▶ Dataset entries
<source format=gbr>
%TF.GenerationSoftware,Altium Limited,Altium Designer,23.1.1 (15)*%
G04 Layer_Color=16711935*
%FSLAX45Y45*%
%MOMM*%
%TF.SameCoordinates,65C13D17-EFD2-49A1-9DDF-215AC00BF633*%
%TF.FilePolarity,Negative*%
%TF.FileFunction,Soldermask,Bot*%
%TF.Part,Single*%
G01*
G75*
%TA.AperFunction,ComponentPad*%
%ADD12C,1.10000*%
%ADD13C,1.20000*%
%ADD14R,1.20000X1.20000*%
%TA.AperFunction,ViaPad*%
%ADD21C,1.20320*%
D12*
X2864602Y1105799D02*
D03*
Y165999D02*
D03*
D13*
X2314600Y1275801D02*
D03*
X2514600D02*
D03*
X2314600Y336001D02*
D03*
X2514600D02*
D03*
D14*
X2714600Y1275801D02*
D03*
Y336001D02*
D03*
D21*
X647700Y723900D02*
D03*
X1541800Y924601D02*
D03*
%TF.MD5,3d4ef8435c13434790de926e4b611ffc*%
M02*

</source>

---

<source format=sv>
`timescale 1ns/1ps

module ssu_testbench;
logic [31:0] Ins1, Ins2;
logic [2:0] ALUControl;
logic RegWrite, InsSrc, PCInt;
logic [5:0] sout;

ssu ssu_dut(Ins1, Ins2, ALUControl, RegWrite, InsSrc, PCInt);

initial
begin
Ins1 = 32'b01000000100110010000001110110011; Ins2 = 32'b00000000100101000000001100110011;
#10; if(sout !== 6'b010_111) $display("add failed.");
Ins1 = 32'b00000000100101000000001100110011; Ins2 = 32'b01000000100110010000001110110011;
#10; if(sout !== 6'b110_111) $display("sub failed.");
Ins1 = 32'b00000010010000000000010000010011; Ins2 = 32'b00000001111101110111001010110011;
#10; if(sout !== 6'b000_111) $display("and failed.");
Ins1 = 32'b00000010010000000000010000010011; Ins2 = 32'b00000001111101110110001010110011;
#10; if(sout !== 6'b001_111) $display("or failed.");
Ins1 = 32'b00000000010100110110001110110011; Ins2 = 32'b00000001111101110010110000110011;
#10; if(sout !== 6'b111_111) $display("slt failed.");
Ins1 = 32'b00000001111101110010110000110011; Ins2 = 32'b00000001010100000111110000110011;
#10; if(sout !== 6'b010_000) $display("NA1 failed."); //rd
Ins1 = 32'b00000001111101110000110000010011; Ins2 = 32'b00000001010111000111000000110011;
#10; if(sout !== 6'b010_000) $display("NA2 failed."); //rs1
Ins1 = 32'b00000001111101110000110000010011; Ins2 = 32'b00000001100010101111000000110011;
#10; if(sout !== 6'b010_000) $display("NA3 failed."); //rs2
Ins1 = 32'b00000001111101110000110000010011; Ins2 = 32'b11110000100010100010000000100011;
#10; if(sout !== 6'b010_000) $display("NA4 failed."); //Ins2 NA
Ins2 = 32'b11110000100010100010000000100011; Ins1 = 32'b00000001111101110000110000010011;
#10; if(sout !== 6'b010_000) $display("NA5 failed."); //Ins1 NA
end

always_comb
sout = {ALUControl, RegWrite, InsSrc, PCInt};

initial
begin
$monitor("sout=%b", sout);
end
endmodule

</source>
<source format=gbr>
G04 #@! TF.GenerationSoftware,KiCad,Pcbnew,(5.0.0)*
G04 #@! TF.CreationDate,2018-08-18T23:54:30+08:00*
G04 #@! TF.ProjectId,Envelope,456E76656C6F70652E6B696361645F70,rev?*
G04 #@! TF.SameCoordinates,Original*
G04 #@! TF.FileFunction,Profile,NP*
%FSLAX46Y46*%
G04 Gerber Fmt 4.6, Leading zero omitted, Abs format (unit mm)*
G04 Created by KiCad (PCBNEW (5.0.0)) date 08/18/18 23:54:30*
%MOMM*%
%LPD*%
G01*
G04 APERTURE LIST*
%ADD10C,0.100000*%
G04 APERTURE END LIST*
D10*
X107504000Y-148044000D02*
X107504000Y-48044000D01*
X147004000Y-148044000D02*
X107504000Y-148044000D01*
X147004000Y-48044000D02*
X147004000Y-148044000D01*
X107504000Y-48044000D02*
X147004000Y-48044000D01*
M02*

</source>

▶ The task
Look through the material for "SameCoordinates". Copy each line that has it.

▶ Answer
%TF.SameCoordinates,65C13D17-EFD2-49A1-9DDF-215AC00BF633*%
G04 #@! TF.SameCoordinates,Original*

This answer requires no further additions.